The Treatise of Love is an English prose text first printed around 1493. Its printing was the work of Wynkyn de Worde, who took over William Caxton's printing business in 1491, and printed the Treatise before he began publishing under his own name in 1494. Drawing greatly on the Ancrene Wisse, the text contains religious advice addressed to an audience of aristocratic women.
Contents
The text contains three main parts that deal with divine love, which are largely based on the early thirteenth-century Ancrene Wisse, and, following an "intermediate conclusion," seven brief sections dealing with other aspects of love. Besides the Ancrene Wisse, other source texts are the Planctus Mariae and the Hours of the Cross from the Meditations on the Life of Christ. Like the Ancrene Wisse, its religious advice is written for the purpose of aristocratic women. Compared to the Ancrene Wisse, however, the Treatise moves some of its contents and reorganizes them. In particular, it reorganizes the discourse to more closely follow the Passion. Central to both texts is a discussion of "four loves"—that between good friends, men and women, mother and child, and body and soul. The Treatise, however, relegates the love between men and women to the final position, and spends very little time on it; indeed, direct references to carnal love found in the Ancrene Wisse are left out of the Treatise. "Courtly tropes of wooing and marriage", commonly found in contemporary devotional tracts for women, are found in the Treatise as well. It proposes that the female audience is the recipient of love letters written by Christ; one critic referred to this rhetoric as "romance gospel", a kind of gospel in which "women readers as beautiful and reticent ladies, the passive love objects of a courtly Christ." The Virgin Mary is likewise presented as a passionate woman, grieving over her dead son in the Passion:
Then she rose up on her feet and with very great pain faced the Cross, where she might best embrace the blessed body of Jesus Christ, whom she had formerly suckled with her own sweet breasts....And she was all splattered with the precious blood of her sweet son, the blood that fell on the earth in great quantities, which she kissed fervently with her holy mouth.

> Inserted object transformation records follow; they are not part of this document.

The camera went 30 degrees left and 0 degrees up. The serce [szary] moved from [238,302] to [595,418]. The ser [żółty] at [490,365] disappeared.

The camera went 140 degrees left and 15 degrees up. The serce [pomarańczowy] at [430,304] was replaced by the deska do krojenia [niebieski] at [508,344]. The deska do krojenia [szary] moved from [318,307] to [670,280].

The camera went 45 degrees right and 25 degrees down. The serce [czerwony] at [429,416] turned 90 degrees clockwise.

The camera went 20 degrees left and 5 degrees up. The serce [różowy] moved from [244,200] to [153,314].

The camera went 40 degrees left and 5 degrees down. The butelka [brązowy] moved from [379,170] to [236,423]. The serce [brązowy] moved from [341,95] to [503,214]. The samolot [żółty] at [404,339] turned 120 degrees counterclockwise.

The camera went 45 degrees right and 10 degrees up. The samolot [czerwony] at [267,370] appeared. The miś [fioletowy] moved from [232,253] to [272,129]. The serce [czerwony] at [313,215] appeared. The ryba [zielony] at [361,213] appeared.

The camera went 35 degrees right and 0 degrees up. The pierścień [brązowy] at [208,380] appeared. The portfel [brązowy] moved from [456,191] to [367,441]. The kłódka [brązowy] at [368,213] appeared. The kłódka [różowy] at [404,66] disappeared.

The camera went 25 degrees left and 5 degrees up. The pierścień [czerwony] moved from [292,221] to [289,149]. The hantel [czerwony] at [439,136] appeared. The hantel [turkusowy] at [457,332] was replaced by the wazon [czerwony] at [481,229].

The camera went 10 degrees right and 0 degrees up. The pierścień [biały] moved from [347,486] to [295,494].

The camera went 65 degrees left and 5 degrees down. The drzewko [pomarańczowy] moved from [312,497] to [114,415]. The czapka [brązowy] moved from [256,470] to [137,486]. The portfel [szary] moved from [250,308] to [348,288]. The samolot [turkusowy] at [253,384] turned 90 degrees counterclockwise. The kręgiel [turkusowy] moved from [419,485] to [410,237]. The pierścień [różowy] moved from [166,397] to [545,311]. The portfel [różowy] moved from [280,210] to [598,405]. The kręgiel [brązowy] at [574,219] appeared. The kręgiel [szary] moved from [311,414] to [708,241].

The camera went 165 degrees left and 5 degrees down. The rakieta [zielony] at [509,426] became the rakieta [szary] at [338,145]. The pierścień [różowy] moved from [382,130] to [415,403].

The Treatises relationship to the Ancrene Wisse is notable, and makes the Treatise its youngest derivative in English. However, the text does not derive from any English version: it announces in its opening lines that it is translated from the French, and its language also makes it likely that the sections from the Ancrene Wisse were translated into English from a French translation of the originally English text.
Extant copies
Ten copies are known to have remained; of three or four others the location is unknown. One of those copies belonged to John Moore, the Bishop of Ely whose library was bequeathed to Cambridge University. It is noteworthy that eight of those ten copies are bound together with the Chastising of God's Children, another book published by de Worde between 1491 and 1494. The copy used for the edition published by the Early English Text Society is from the Pierpont Morgan Library—it was previously owned by the Earl of Aylesford and Lord Amherst of Hackney.